Combat Systemic Racism
Racism is systemic and endemic in our society. Aside from the socioeconomic inequities, this is manifested in behavior. Recent examples in Plano include a perhaps well-intentioned but inappropriate arrest of a teenager walking home during a winter storm and the decidedly not well intentioned bullying of another teenager by his classmates. We need to recognize racism exists and have the difficult conversations about how to eradicate it.
David’s Personal Background Enabling Leadership
David’s personal life experience uniquely enables him to understand the many perspectives on racism. He is well equipped to participate in meaningful discussion and supply leadership when needed on solutions. This experience includes his family, his upbringing and recent leadership.
David has been blessed to be part of a multi-racial family and extended family. As a white boy growing up in Texas before integration, David did have the white privilege experience. However, he had a Mexican and Jewish uncles (through marriage) and parents who were active in the civil rights movement. Later in life, David married a native Hawaiian who had been raised by a Black couple. David and his wife raised a biracial son as well as a Black daughter (through adoption). Their daughter married a white man, who produced David’s biracial granddaughter. Although no white man can fully understand the experiences of Black or biracial folks, David does have the benefit of a lot of first-hand accounts, ranging from his father-in-law’s watching a lynching to his daughter’s challenges as a Plano ISD student.
When a teenager, David’s family moved to England. As an American, he experienced prejudicial behavior from many of the native English. He became part of a minority group, oppressed in some respects, that included his Black and white classmates at an American school. To finish his senior year at that American school as his family moved on to Wales, David lived in a nearby YMCA with college students from all over the former British Empire.
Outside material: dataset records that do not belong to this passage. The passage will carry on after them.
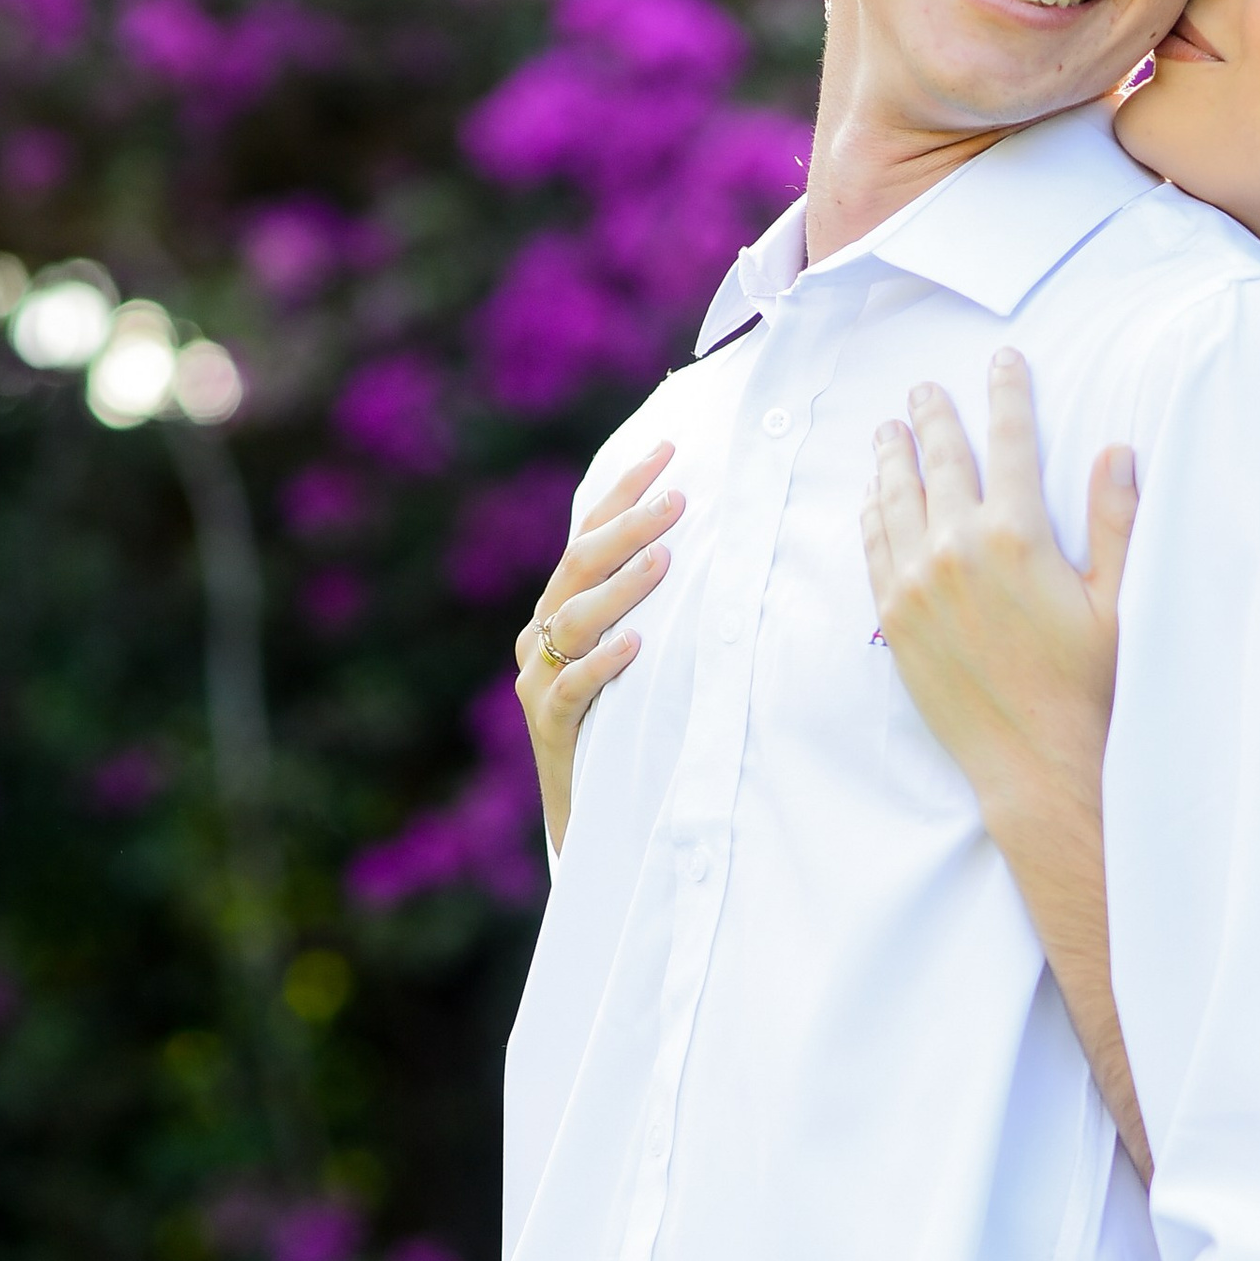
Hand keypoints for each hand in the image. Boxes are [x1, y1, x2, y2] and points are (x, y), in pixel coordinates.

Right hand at [514, 442, 683, 850]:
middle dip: (628, 528)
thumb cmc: (627, 720)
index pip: (590, 531)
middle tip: (677, 501)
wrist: (593, 810)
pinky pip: (571, 688)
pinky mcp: (548, 724)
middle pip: (580, 565)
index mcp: (561, 604)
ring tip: (664, 561)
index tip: (668, 450)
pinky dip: (602, 663)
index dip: (625, 489)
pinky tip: (635, 644)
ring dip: (620, 587)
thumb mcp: (642, 652)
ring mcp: (539, 677)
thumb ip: (656, 601)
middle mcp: (543, 633)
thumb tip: (720, 540)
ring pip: (572, 619)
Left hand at [861, 352, 1133, 843]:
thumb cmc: (1088, 684)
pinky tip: (874, 496)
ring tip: (888, 430)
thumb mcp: (1118, 600)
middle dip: (935, 416)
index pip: (1010, 442)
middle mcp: (957, 549)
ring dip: (892, 457)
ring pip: (896, 498)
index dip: (1007, 395)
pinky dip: (873, 512)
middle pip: (941, 460)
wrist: (1036, 760)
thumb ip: (1115, 520)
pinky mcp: (893, 617)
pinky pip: (874, 547)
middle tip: (925, 389)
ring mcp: (916, 583)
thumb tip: (1117, 450)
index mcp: (1018, 534)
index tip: (1003, 362)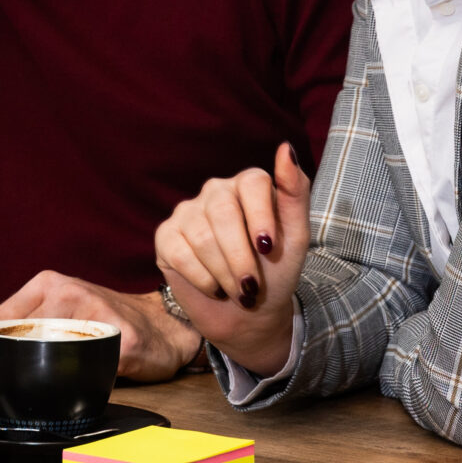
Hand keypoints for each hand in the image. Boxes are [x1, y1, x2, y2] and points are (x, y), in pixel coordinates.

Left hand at [0, 273, 203, 381]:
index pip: (2, 318)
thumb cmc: (107, 318)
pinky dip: (81, 381)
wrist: (164, 324)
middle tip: (9, 385)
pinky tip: (85, 381)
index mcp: (49, 284)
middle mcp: (70, 292)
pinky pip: (89, 367)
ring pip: (53, 353)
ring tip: (54, 381)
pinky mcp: (121, 338)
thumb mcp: (62, 308)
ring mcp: (97, 313)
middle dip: (15, 365)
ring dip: (48, 375)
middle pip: (23, 338)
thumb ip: (28, 323)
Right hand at [154, 143, 312, 376]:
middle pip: (223, 212)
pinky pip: (179, 252)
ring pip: (201, 236)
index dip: (260, 216)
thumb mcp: (296, 237)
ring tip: (238, 290)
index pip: (252, 183)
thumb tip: (285, 148)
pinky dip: (202, 278)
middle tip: (251, 286)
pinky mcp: (166, 236)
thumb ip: (295, 192)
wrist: (250, 314)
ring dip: (224, 272)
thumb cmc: (276, 272)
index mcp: (249, 185)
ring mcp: (187, 212)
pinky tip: (215, 287)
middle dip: (239, 256)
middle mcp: (216, 191)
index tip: (268, 248)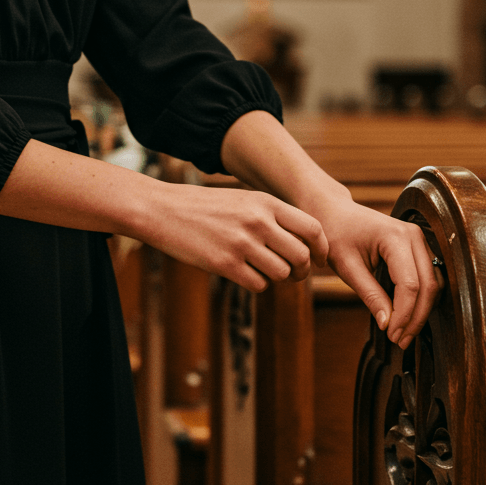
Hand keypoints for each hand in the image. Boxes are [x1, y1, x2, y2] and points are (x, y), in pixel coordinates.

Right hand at [145, 183, 327, 292]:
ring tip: (264, 271)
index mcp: (266, 203)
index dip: (321, 249)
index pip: (312, 229)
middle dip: (302, 270)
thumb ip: (272, 217)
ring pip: (281, 273)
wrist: (164, 211)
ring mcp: (242, 243)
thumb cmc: (206, 207)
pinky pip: (258, 284)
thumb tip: (303, 243)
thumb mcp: (244, 200)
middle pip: (301, 256)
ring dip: (278, 278)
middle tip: (295, 274)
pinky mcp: (225, 264)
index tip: (319, 260)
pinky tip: (245, 274)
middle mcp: (258, 222)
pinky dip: (257, 284)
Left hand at [314, 195, 443, 347]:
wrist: (335, 213)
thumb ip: (369, 294)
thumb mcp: (347, 267)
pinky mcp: (419, 246)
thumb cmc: (337, 234)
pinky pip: (429, 276)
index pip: (410, 284)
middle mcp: (414, 235)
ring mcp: (420, 239)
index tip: (392, 334)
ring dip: (422, 311)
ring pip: (434, 283)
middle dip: (415, 317)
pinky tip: (408, 316)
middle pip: (428, 285)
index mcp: (395, 237)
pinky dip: (421, 299)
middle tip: (400, 340)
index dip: (404, 314)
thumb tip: (387, 323)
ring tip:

This group of similarly situated young men got along very well but brought very diverse perspectives from their respective corners of the world as well as a minority group within the original Anglo country.
Later David attended Vanderbilt University in Nashville just a few years after integration of Tennessee institutions, including the university. As the university community struggled to overcome recent segregation, civil rights icons, such as Fannie Lou Hamer, were frequent speakers on campus.
Even later, fate brought David into multi-racial family relationships. (See above.) That in turn led David and his family to a start-up Plano church, All Nations United Methodist Church that was diverse by design. David continues in the lay leadership of the United Methodist Church in North Texas, supporting its Journey Toward Racial Justice and other initiatives.
When the city’s Equal Rights Ordinance was challenged, David was a passionate defender, serving as treasurer of the political committee that would have defended it at the polls had a petition been successful. Later, when a council member made racist and Islamophobic posts, David wrote the petition that led to council setting a recall election.
As the aforementioned Journey Toward Racial Justice rolls out to his own church congregation, David will serve as a facilitator.
Upon returning to the Plano City Council, David looks forward to encouraging the city to continue to address and eliminate systemic racism and providing leadership wherever needed to accomplish this.